● READING TEXT:
★ ★ ★ ★ ★ ★ ★
Some internal conflicts, particularly those that involve ethnic groups straddling national boundaries, risk escalating into regional conflicts. At their most extreme, internal conflicts can produce a failing or failed state, with expanses of territory and populations devoid of effective governmental control. In such instances, those territories can become sanctuaries for transnational terrorists (like al-Qa'ida in Afghanistan) or for criminals and drug cartels (such as in Colombia).
Rising Powers: Tinder for Conflict?
The likelihood of great power conflict escalating into total war in the next 15 years is lower than at any time in the past century, unlike during previous centuries when local conflicts sparked world wars. The rigidities of alliance systems before World War I and during the interwar period, as well as the two-bloc standoff during the Cold War, virtually assured that small conflicts would be quickly generalized. Now, however, even if conflict would break out over Taiwan or between India and Pakistan, outside powers as well as the primary actors would want to limit its extent. Additionally, the growing dependence on global financial and trade networks increasingly will act as a deterrent to conflict among the great powers—the US, Europe, China, India, Japan and Russia.
This does not eliminate the possibility of great power conflict, however. The absence of effective conflict resolution mechanisms in some regions, the rise of nationalism in some states, and the raw emotions on both sides of key issues increase the chances for miscalculation.
- Although a military confrontation between China and Taiwan would derail Beijing's efforts to gain acceptance as a regional and global power, we cannot discount such a possibility. Events such as Taiwan's proclamation of independence could lead Beijing to take steps it otherwise might want to avoid, just as China's military buildup enabling it to bring overwhelming force against Taiwan increases the risk of military conflict.
- India and Pakistan appear to understand the likely prices to be paid by triggering a conflict. But nationalistic feelings run high and are not likely to abate. Under plausible scenarios Pakistan might use nuclear weapons to counter success by the larger Indian conventional forces, particularly given Pakistan's lack of strategic depth.
“Advances in modern weaponry—longer ranges, precision delivery, and more destructive conventional munitions—create circumstances encouraging the preemptive use of military force.”
★ ★ ★ ★ ★ ★ ★
● THE REQUEST: Transcribe the passage on great power conflict, everything from "- Although a" down to "of strategic depth.".

● GIVEN DATA:
★ ★ ★ ★ ★ ★ ★
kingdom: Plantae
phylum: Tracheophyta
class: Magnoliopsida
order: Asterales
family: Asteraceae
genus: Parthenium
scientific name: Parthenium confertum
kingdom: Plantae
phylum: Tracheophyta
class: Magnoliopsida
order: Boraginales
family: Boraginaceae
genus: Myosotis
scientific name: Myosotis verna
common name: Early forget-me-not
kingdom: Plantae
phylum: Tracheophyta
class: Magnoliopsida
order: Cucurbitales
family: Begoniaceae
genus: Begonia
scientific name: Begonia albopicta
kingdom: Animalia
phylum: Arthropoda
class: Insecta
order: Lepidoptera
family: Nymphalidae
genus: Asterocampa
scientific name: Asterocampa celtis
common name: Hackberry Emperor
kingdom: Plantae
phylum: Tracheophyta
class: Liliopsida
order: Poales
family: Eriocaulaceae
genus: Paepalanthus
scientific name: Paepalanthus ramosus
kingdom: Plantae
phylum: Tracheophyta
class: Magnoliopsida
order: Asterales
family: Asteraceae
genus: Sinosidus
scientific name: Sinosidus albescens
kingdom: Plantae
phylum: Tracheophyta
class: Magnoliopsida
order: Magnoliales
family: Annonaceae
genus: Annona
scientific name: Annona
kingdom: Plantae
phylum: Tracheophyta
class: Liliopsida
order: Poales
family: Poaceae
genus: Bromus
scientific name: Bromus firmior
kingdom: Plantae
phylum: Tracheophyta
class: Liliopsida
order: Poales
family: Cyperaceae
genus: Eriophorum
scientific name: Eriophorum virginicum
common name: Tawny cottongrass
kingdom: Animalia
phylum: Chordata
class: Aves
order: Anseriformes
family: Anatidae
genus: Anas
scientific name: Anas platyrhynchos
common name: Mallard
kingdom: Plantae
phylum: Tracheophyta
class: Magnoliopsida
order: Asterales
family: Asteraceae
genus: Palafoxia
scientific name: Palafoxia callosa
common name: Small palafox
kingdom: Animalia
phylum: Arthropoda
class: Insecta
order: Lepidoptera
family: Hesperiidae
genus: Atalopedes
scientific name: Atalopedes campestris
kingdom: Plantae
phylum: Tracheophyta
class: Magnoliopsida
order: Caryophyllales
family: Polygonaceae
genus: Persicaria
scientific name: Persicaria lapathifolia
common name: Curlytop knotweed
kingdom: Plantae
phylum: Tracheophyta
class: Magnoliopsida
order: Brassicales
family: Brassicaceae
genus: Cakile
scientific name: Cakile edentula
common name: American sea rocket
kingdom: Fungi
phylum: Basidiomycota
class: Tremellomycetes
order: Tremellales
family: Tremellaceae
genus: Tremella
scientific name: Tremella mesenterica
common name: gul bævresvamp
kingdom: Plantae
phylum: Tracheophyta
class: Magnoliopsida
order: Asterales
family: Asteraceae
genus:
★ ★ ★ ★ ★ ★ ★
● FINISHED EXERCISE:
- Although a military confrontation between China and Taiwan would derail Beijing's efforts to gain acceptance as a regional and global power, we cannot discount such a possibility. Events such as Taiwan's proclamation of independence could lead Beijing to take steps it otherwise might want to avoid, just as China's military buildup enabling it to bring overwhelming force against Taiwan increases the risk of military conflict.
- India and Pakistan appear to understand the likely prices to be paid by triggering a conflict. But nationalistic feelings run high and are not likely to abate. Under plausible scenarios Pakistan might use nuclear weapons to counter success by the larger Indian conventional forces, particularly given Pakistan's lack of strategic depth.